Tuesday, June 27, 2006

Jazz Interviewing

We learned to improvise.

Finally, the moment I was waiting for emerged. At the very beginning of our interview with musician Manuel Obregon, we left the script and simply engaged in a real conversation. Our youngest member, Crystal, showed the way. She stopped being "nice" and took charge, asking what she really wanted to know, in the moment, rather than the finely tuned question she had prepared beforehand. Things simply flowed from there and, synchronistically, all our prepared questions were still answered along with many others.

Following an amazing hour and a half, punctuated with Don Manuel's visual and musical examples played from his laptop, the group returned to the van wondering why we spent so many afternoons and late nights coming up with questions, prepping, and editing if the whole purpose was to break with the script?

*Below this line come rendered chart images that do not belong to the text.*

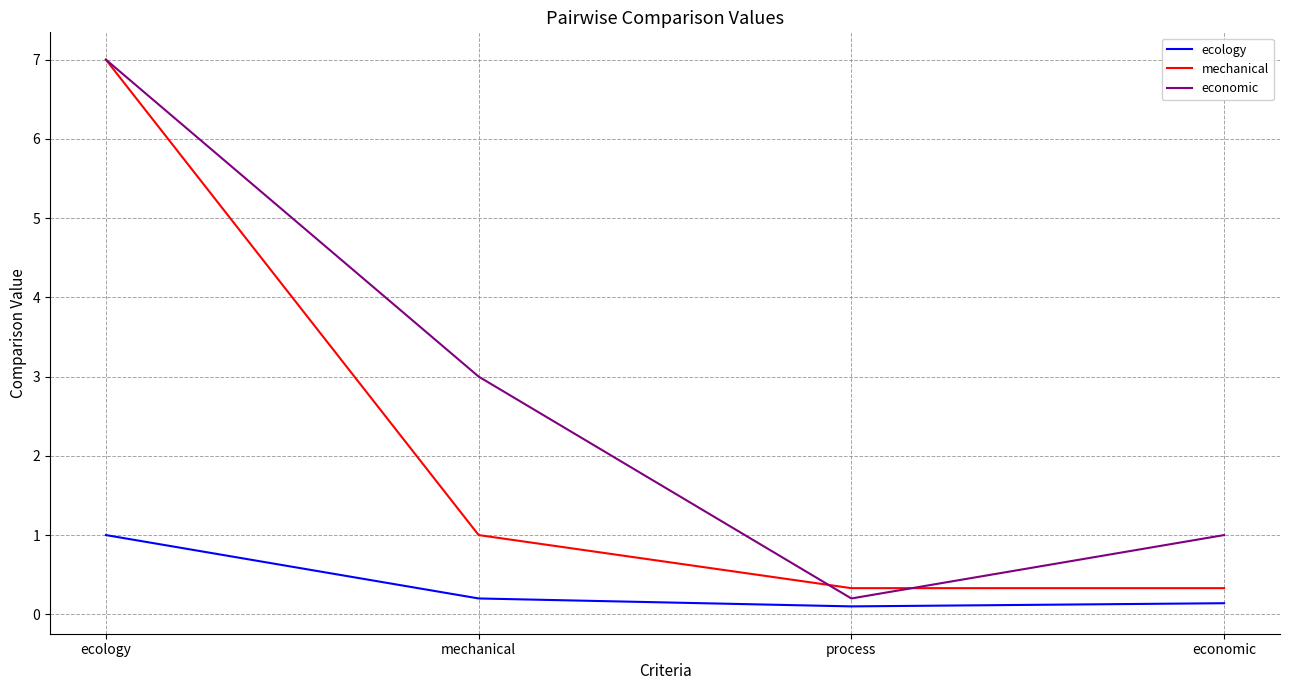

At which label does economic reach its minimum?

process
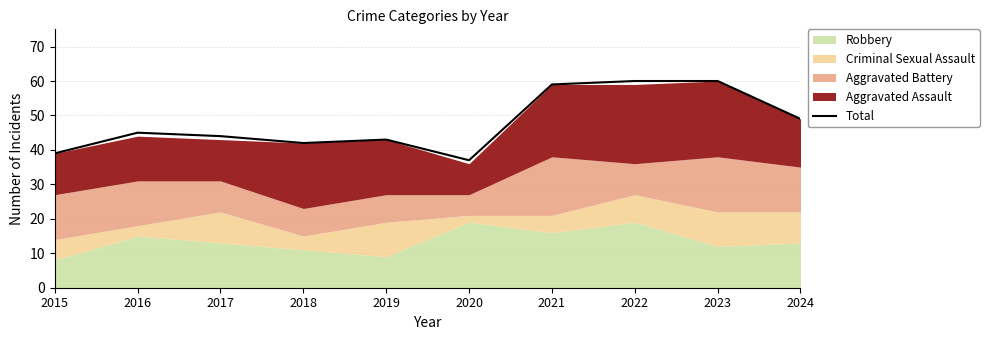

Approximately how many times larger is the value at 2021 compared to 2015?

1.5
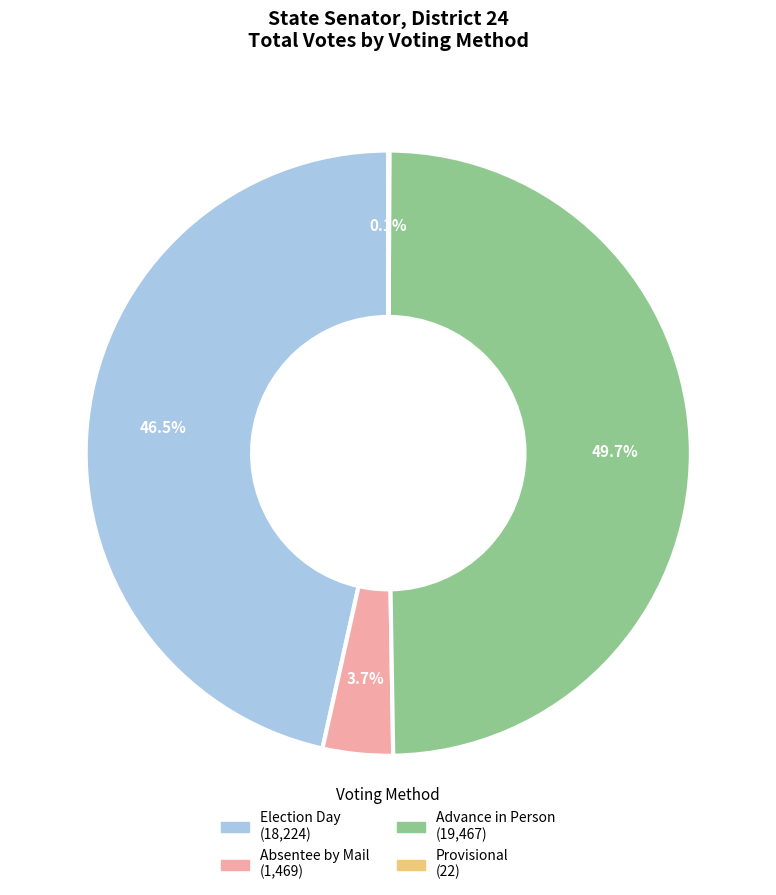

To the nearest percent, what is the difference between the largest and smallest slice percentages?

50%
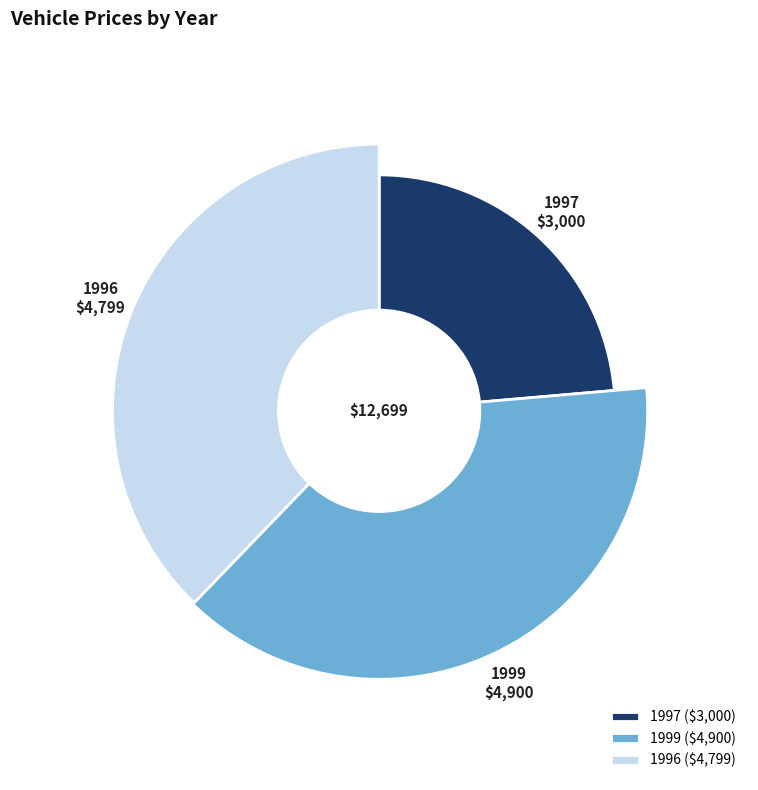

What is the ratio of the value at 1997 to the value at 1996?

0.6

They are on the edge of what poet Derek Walcott calls the "discipline of the poem". Understood most simply, it means that only within the bounds of a clear form and order does true creativity and freedom to improvise emerge. It was the safety and security of our elaborately constructed script, finely tuned, with questions assigned, that allowed their minds the freedom to listen and be fully engaged in the present moment. It was these that allowed us to wait and listen for the emergence of real, spontaneous questions. Without this guide, the anxiety and self-consciousness might overwhelm and swallow the creative capacity, potentially stunting our sense of wonder.